Task description >>
Output every record exactly, and nothing more.

Data excerpts >>

※

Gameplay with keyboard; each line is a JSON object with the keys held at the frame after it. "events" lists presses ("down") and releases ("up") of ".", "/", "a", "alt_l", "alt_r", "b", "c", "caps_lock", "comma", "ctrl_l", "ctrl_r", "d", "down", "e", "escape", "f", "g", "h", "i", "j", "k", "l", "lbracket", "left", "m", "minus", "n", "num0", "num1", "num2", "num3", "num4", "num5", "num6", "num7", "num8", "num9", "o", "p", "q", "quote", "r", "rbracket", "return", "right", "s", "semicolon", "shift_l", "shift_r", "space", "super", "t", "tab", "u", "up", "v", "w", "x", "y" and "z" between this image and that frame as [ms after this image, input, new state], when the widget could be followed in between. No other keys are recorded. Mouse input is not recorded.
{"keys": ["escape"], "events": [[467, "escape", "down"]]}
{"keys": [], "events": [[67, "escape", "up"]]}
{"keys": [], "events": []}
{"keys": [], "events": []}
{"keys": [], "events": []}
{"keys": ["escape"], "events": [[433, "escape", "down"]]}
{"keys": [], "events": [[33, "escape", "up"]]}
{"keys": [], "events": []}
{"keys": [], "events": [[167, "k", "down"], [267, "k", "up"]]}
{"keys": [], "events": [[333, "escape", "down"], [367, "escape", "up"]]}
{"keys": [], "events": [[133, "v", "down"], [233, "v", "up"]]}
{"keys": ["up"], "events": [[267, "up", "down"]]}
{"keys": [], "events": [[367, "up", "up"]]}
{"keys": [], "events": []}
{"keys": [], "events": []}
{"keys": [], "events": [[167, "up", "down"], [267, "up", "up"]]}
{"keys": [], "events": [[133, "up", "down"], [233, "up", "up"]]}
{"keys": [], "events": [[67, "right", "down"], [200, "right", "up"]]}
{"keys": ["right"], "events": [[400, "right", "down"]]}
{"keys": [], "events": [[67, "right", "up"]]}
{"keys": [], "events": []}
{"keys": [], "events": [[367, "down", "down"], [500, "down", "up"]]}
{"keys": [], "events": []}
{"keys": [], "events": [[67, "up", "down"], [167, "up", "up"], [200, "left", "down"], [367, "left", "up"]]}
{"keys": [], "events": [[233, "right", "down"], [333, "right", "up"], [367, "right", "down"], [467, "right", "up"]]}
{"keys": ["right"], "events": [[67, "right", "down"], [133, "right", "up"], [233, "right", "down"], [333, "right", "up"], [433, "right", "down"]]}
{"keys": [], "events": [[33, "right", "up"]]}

※

Task result >>
Gameplay with keyboard; each line is a JSON object with the keys held at the frame after it. "events" lists presses ("down") and releases ("up") of ".", "/", "a", "alt_l", "alt_r", "b", "c", "caps_lock", "comma", "ctrl_l", "ctrl_r", "d", "down", "e", "escape", "f", "g", "h", "i", "j", "k", "l", "lbracket", "left", "m", "minus", "n", "num0", "num1", "num2", "num3", "num4", "num5", "num6", "num7", "num8", "num9", "o", "p", "q", "quote", "r", "rbracket", "return", "right", "s", "semicolon", "shift_l", "shift_r", "space", "super", "t", "tab", "u", "up", "v", "w", "x", "y" and "z" between this image and that frame as [ms after this image, input, new state], when the widget could be followed in between. No other keys are recorded. Mouse input is not recorded.
{"keys": ["escape"], "events": [[467, "escape", "down"]]}
{"keys": [], "events": [[67, "escape", "up"]]}
{"keys": [], "events": []}
{"keys": [], "events": []}
{"keys": [], "events": []}
{"keys": ["escape"], "events": [[433, "escape", "down"]]}
{"keys": [], "events": [[33, "escape", "up"]]}
{"keys": [], "events": []}
{"keys": [], "events": [[167, "k", "down"], [267, "k", "up"]]}
{"keys": [], "events": [[333, "escape", "down"], [367, "escape", "up"]]}
{"keys": [], "events": [[133, "v", "down"], [233, "v", "up"]]}
{"keys": ["up"], "events": [[267, "up", "down"]]}
{"keys": [], "events": [[367, "up", "up"]]}
{"keys": [], "events": []}
{"keys": [], "events": []}
{"keys": [], "events": [[167, "up", "down"], [267, "up", "up"]]}
{"keys": [], "events": [[133, "up", "down"], [233, "up", "up"]]}
{"keys": [], "events": [[67, "right", "down"], [200, "right", "up"]]}
{"keys": ["right"], "events": [[400, "right", "down"]]}
{"keys": [], "events": [[67, "right", "up"]]}
{"keys": [], "events": []}
{"keys": [], "events": [[367, "down", "down"], [500, "down", "up"]]}
{"keys": [], "events": []}
{"keys": [], "events": [[67, "up", "down"], [167, "up", "up"], [200, "left", "down"], [367, "left", "up"]]}
{"keys": [], "events": [[233, "right", "down"], [333, "right", "up"], [367, "right", "down"], [467, "right", "up"]]}
{"keys": ["right"], "events": [[67, "right", "down"], [133, "right", "up"], [233, "right", "down"], [333, "right", "up"], [433, "right", "down"]]}
{"keys": [], "events": [[33, "right", "up"]]}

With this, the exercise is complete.